Un quadro della situazione di fatto sostanzialmente analoga a quella di un anno fa, nonostante la retorica del «nuovo umanesimo» prospettato da Giuseppe Conte e dello «stile di vita europeo» fondato, nelle parole di Ursula von der Leyen, su dignità umana, libertà, uguaglianza, diritti umani, solidarietà.

A livello politico normativo sono intervenute novità: la proposta della Commissione europea di nuovo Patto sulla migrazione e l’asilo e il decreto-legge che modifica i decreti Salvini.

Il decreto-legge, oltre al tardivo recepimento dei rilievi di costituzionalità formulati dal presidente della Repubblica e dalla sentenza con cui la Consulta aveva dichiarato l’illegittimità di alcune parti dei decreti Salvini, ha modificato le norme sul sistema di accoglienza e ha ripristinato la protezione umanitaria. Ma tante altre parti non sono state toccate o sono state modificate in modo insoddisfacente. Il decreto rappresenta sicuramente un passo avanti, avendo sanato le più sconcertanti violazioni del diritto costituzionale e internazionale, oltre che del buon senso, ma non costituisce quella svolta di civiltà espressiva del proclamato nuovo umanesimo.

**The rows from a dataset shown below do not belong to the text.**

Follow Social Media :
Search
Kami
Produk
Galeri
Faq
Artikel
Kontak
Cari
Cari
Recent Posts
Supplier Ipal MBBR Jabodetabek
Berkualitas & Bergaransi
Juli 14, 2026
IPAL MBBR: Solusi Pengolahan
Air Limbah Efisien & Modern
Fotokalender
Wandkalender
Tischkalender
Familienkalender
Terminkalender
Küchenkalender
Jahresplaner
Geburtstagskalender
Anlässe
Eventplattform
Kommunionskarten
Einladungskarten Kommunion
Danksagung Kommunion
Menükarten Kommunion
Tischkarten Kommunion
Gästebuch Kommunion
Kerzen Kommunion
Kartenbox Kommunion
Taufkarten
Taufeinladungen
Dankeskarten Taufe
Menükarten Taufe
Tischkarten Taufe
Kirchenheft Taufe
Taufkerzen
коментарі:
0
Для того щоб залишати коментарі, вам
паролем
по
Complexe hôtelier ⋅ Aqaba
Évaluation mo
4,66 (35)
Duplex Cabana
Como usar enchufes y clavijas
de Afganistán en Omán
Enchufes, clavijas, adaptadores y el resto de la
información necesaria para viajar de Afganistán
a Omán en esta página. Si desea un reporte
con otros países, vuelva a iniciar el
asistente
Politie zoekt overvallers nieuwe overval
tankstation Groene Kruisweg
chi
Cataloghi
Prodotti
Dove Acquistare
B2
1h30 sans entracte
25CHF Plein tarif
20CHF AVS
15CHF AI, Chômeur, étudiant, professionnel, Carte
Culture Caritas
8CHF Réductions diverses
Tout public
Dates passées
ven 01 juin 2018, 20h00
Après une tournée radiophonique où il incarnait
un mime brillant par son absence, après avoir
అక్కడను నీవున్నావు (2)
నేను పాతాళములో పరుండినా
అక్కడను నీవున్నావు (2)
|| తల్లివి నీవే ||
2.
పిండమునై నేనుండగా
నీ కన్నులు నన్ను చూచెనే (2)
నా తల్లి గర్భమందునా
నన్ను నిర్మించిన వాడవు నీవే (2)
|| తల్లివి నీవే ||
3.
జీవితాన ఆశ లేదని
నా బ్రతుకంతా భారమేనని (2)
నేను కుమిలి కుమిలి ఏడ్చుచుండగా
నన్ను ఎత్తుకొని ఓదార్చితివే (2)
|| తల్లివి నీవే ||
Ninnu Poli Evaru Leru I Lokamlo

Speriamo che il parlamento integri e corregga il decreto, come da più parti è stato sollecitato.  Con più severità va valutata la proposta della Commissione europea, di cui si può apprezzare soltanto la parte iniziale, dove si ricorda la «migrazione come fenomeno costante nella storia dell’umanità» e si afferma che «se inserita in un sistema correttamente gestito, la migrazione può contribuire alla crescita, all’innovazione e al dinamismo della società».

Deludenti e negative sono invece le ulteriori 30 pagine, frutto di un mediocre compromesso al ribasso, con soluzioni inidonee a risolvere i gravi problemi posti dal Regolamento di Dublino e dagli interessi contrastanti dei diversi Stati membri dell’Unione.

Soprattutto permane la visione asfittica e irrealistica della migrazione come emergenza, mentre ci troviamo dinanzi a un fenomeno strutturale che non si può contrastare gridando all’invasione. Occorrono iniziative di politica economica, di politica ambientale, di sostegno allo sviluppo, di accordi di cooperazione e di migrazione con i paesi di quell’immenso continente che è l’Africa, che nei prossimi 50 anni avrà un raddoppio di popolazione, mentre la nostra vecchia Europa è destinata a perdere quasi 100 milioni di abitanti, con tutto quel che inevitabilmente consegue in termini di sostenibilità economica e sociale.

La migrazione non si può fermare né con il muro o con il mare né con i divieti né con i blocchi navali. La migrazione va governata. Compito della politica è proprio quella di governarla. È sempre più evidente che, a Roma come a Bruxelles, le istituzioni di governo non sono in grado di farcela senza una forte mobilitazione della società civile e dell’associazionismo democratico.

A tal fine, la Fondazione Basso, l’Asgi e Magistratura democratica e le tre Confederazioni sindacali Cgil, Cisl, Uil, hanno organizzato nelle settimane scorse una iniziativa per contribuire a sollecitare l’attivazione di energie intellettuali, politiche e sociali al fine di rilanciare la migrazione come questione strutturale e centrale non solo di dignità umana, di civiltà e di democrazia, ma anche di innovazione culturale e sociale e di sviluppo economico.